Stored data
..............................
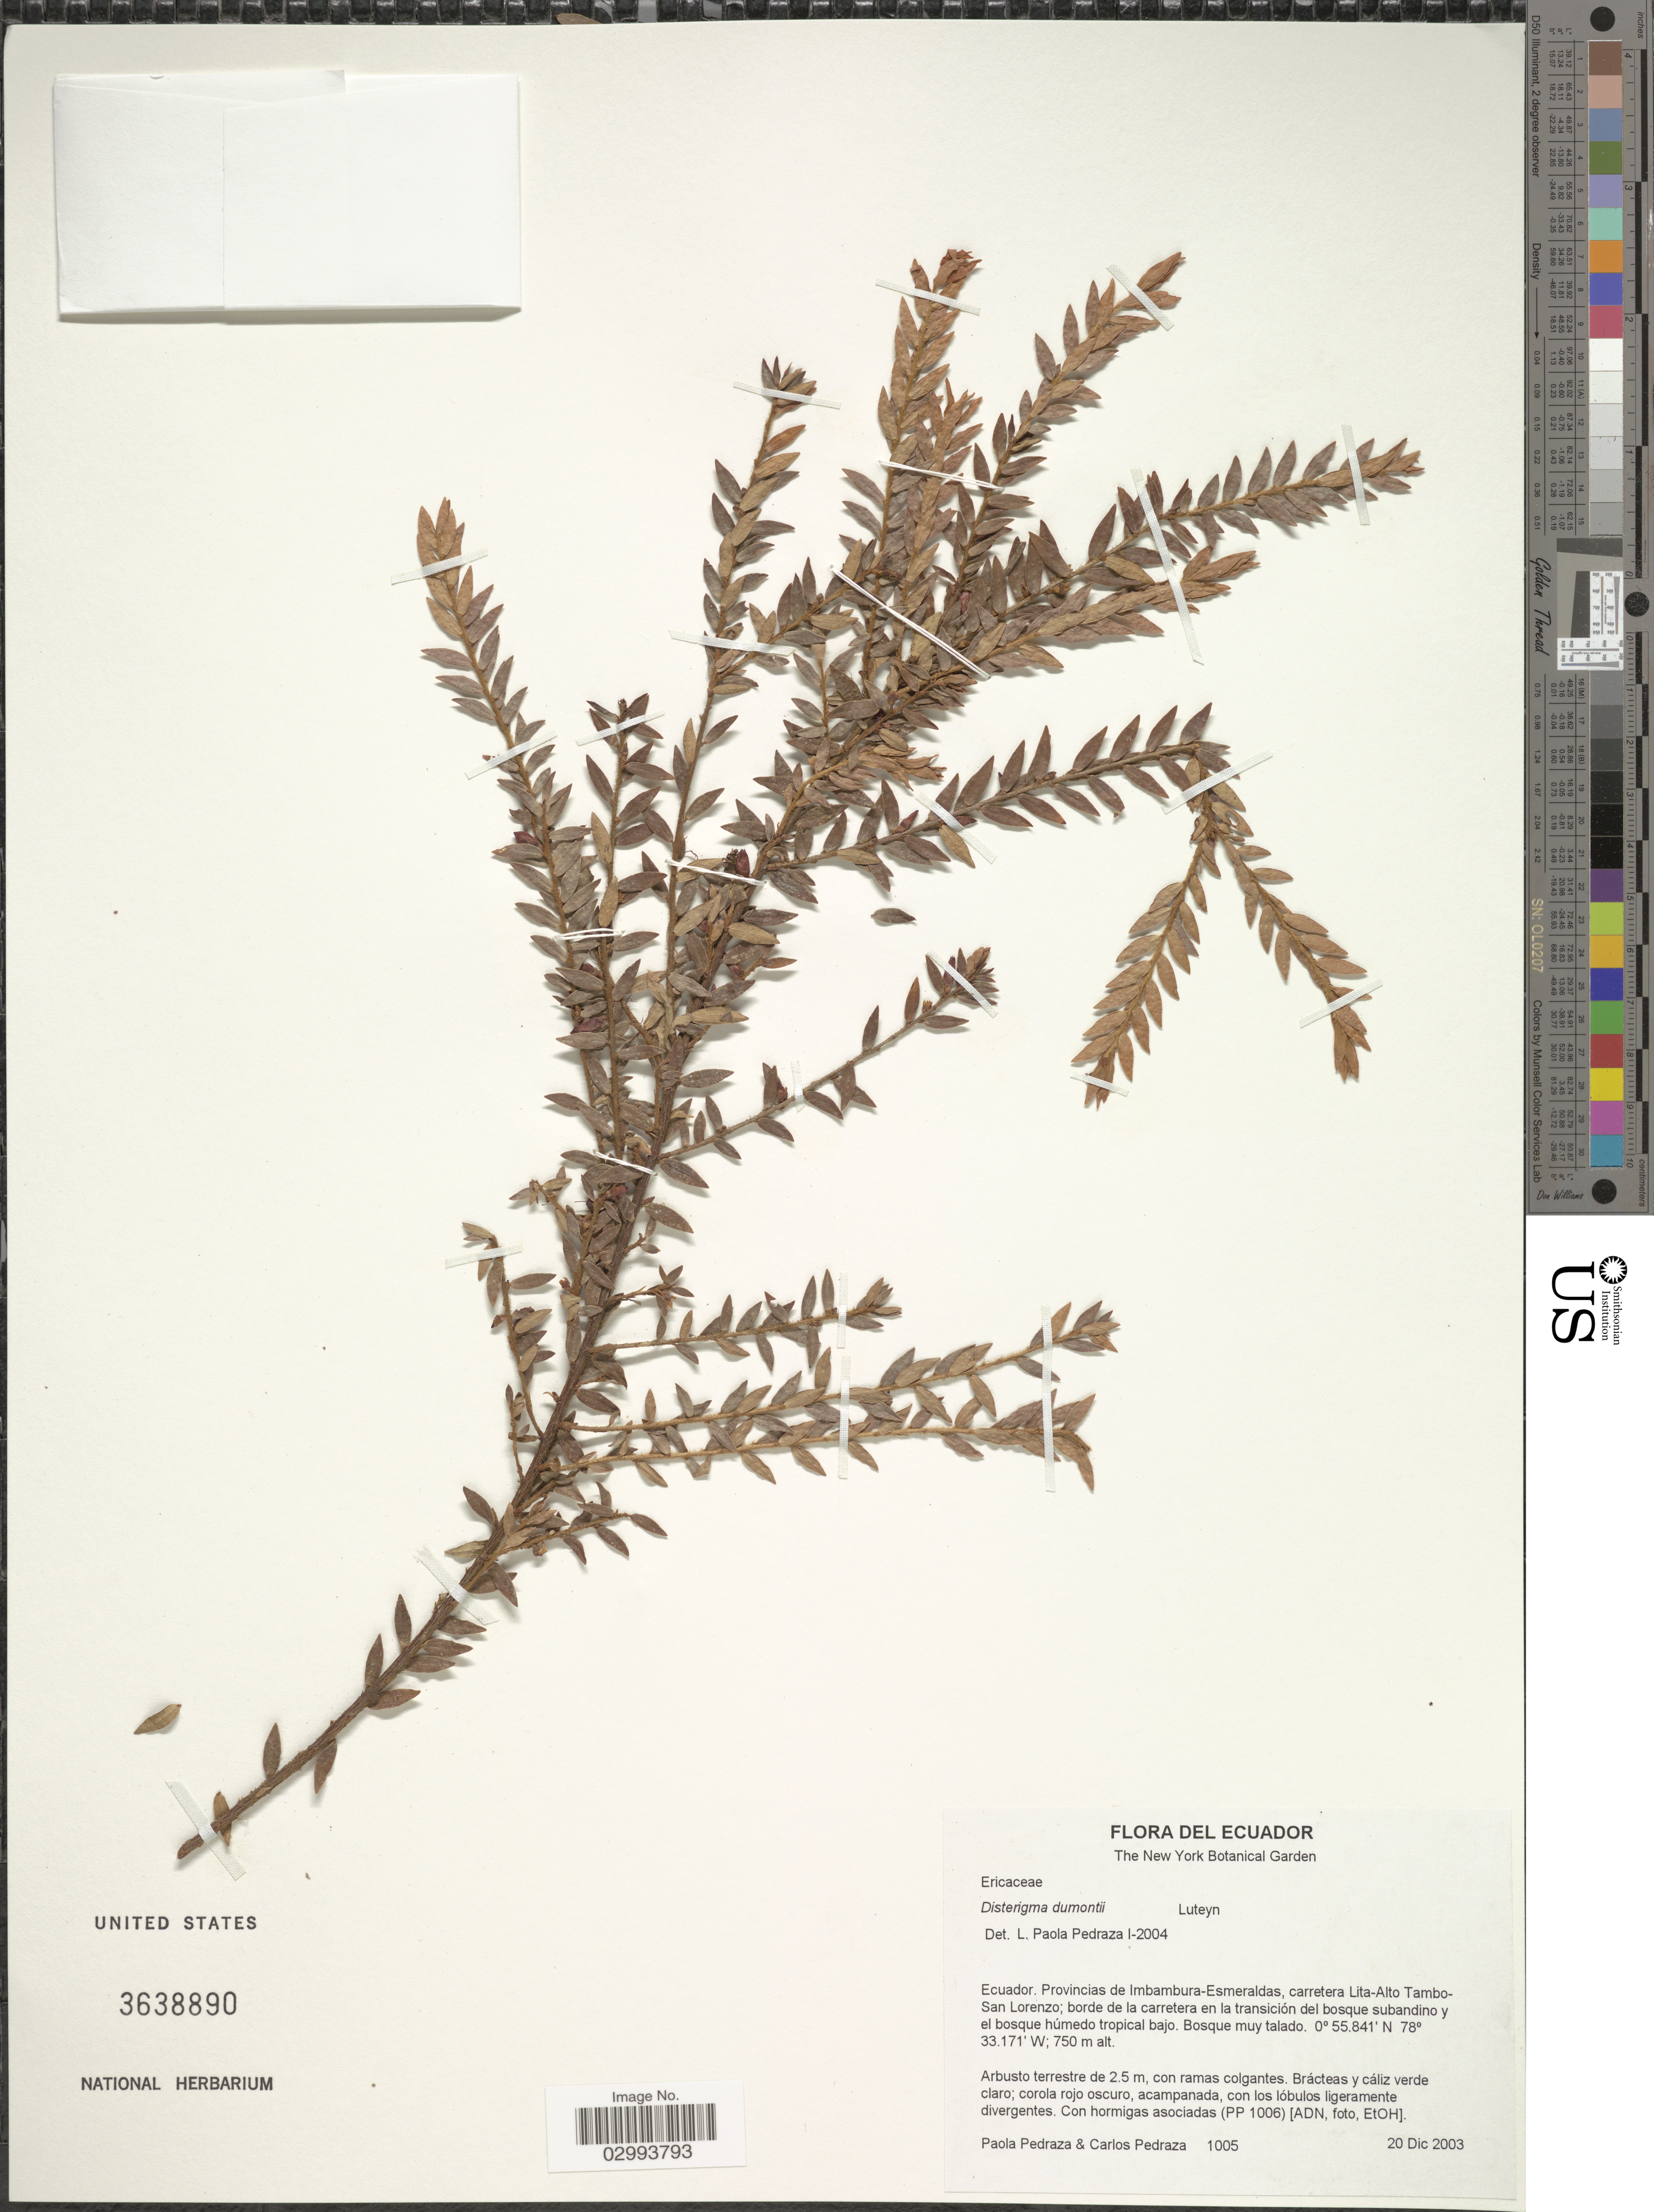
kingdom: Plantae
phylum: Tracheophyta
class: Magnoliopsida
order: Ericales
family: Ericaceae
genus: Disterigma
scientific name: Disterigma dumontii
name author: Luteyn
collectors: P. Pedraza & C. Pedraza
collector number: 1005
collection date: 2003-12-20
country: Ecuador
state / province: Esmeraldas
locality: Provincias de Imbambura-Esmeraldas, carretera Lita-Alto Tambo-San Lorenzo.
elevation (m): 750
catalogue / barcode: US 3638890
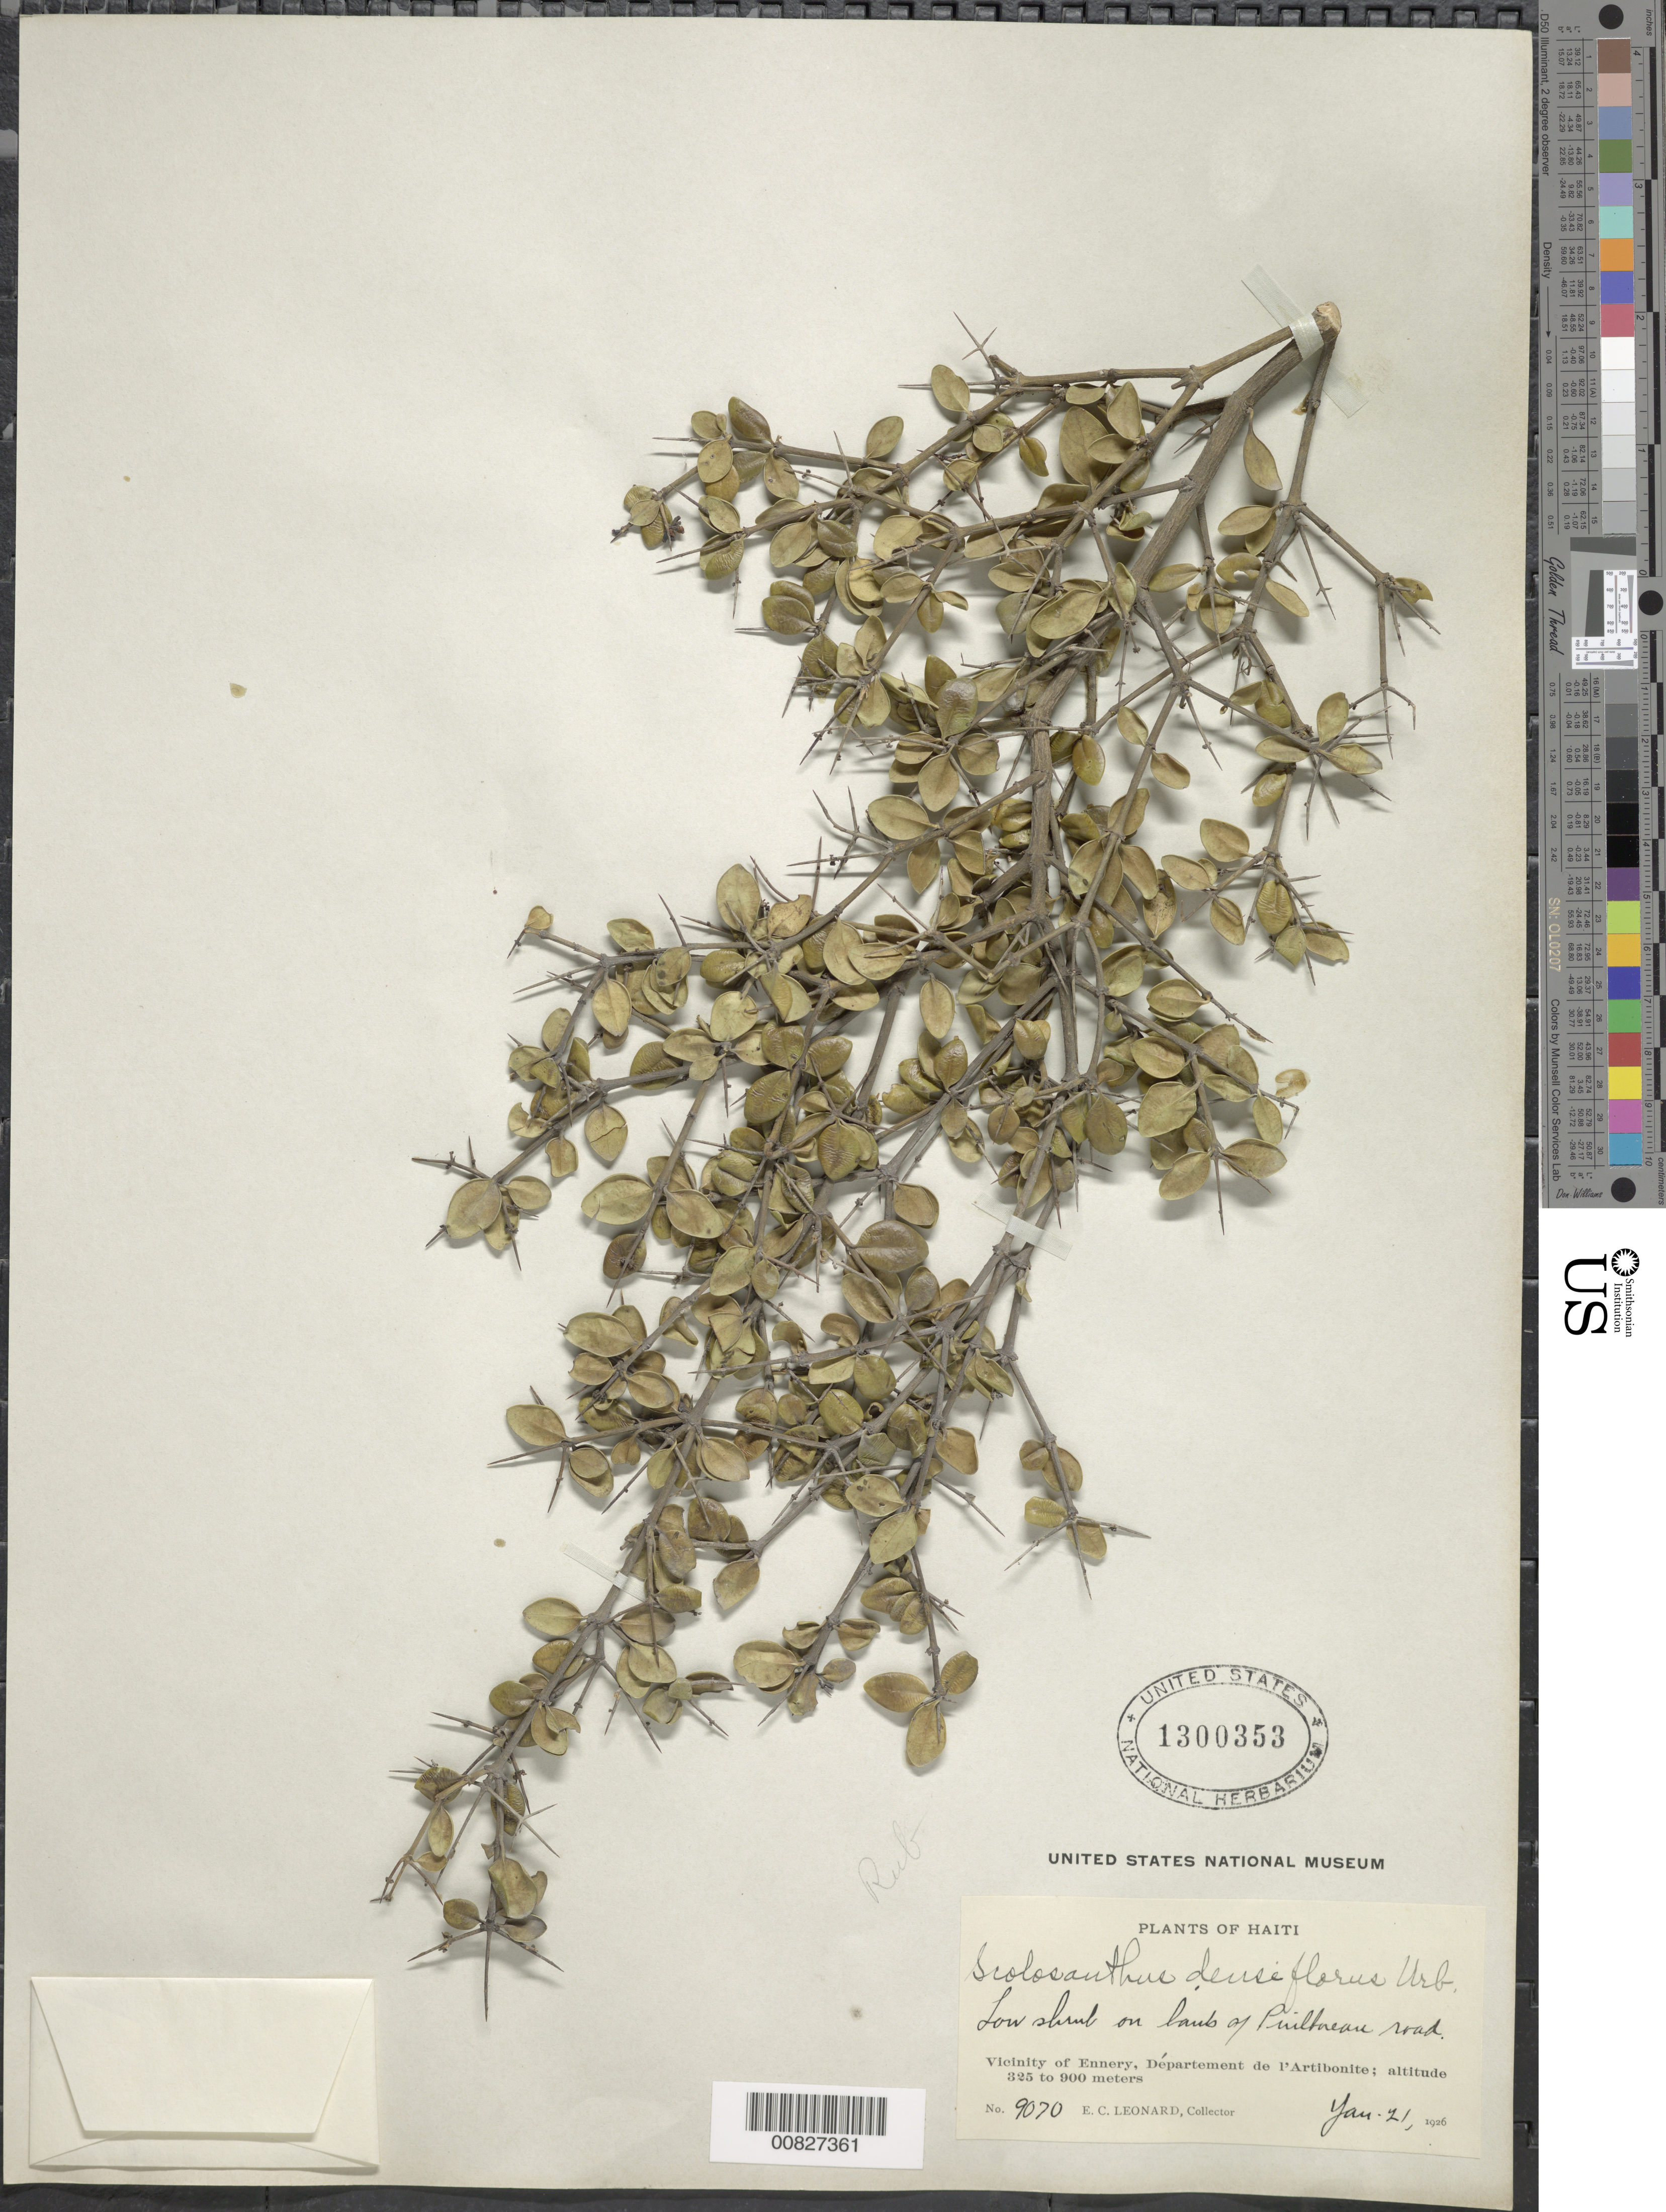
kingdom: Plantae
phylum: Tracheophyta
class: Magnoliopsida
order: Gentianales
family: Rubiaceae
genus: Scolosanthus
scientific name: Scolosanthus densiflorus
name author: Urb.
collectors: E. C. Leonard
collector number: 9070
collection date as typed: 21 Jan 1926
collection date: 1926-01-21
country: Haiti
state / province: Artibonite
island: Hispaniola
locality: Vicinity of Ennery, Puilboreau Road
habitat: On road banks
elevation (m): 325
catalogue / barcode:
..............................
To do
Convert the items above into a JSON list of strings, one string per line and no strings for blank lines, with the pictures left out.

Worked answer
[
  "kingdom: Plantae",
  "phylum: Tracheophyta",
  "class: Magnoliopsida",
  "order: Ericales",
  "family: Ericaceae",
  "genus: Disterigma",
  "scientific name: Disterigma dumontii",
  "name author: Luteyn",
  "collectors: P. Pedraza & C. Pedraza",
  "collector number: 1005",
  "collection date: 2003-12-20",
  "country: Ecuador",
  "state / province: Esmeraldas",
  "locality: Provincias de Imbambura-Esmeraldas, carretera Lita-Alto Tambo-San Lorenzo.",
  "elevation (m): 750",
  "catalogue / barcode: US 3638890",
  "kingdom: Plantae",
  "phylum: Tracheophyta",
  "class: Magnoliopsida",
  "order: Gentianales",
  "family: Rubiaceae",
  "genus: Scolosanthus",
  "scientific name: Scolosanthus densiflorus",
  "name author: Urb.",
  "collectors: E. C. Leonard",
  "collector number: 9070",
  "collection date as typed: 21 Jan 1926",
  "collection date: 1926-01-21",
  "country: Haiti",
  "state / province: Artibonite",
  "island: Hispaniola",
  "locality: Vicinity of Ennery, Puilboreau Road",
  "habitat: On road banks",
  "elevation (m): 325",
  "catalogue / barcode:"
]